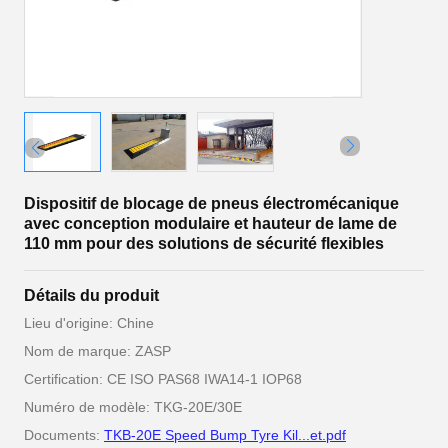
Dispositif de blocage de pneus électromécanique
avec conception modulaire et hauteur de lame de
110 mm pour des solutions de sécurité flexibles
Détails du produit
Lieu d'origine: Chine
Nom de marque: ZASP
Certification: CE ISO PAS68 IWA14-1 IOP68
Numéro de modèle: TKG-20E/30E
Documents:
TKB-20E Speed Bump Tyre Kil...et.pdf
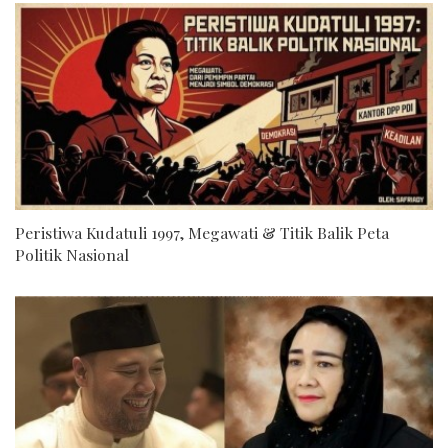
Peristiwa Kudatuli 1997, Megawati & Titik Balik Peta
Politik Nasional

■ **INSTRUCTION**
Starting at the line that contains "TKB-20E Speed Bump Tyre Kil...et.pdf" and ending with the last line of the data, transcribe every line exactly; skip the pictures.

■ **RESULT FOR THIS TASK**
TKB-20E Speed Bump Tyre Kil...et.pdf
Peristiwa Kudatuli 1997, Megawati & Titik Balik Peta
Politik Nasional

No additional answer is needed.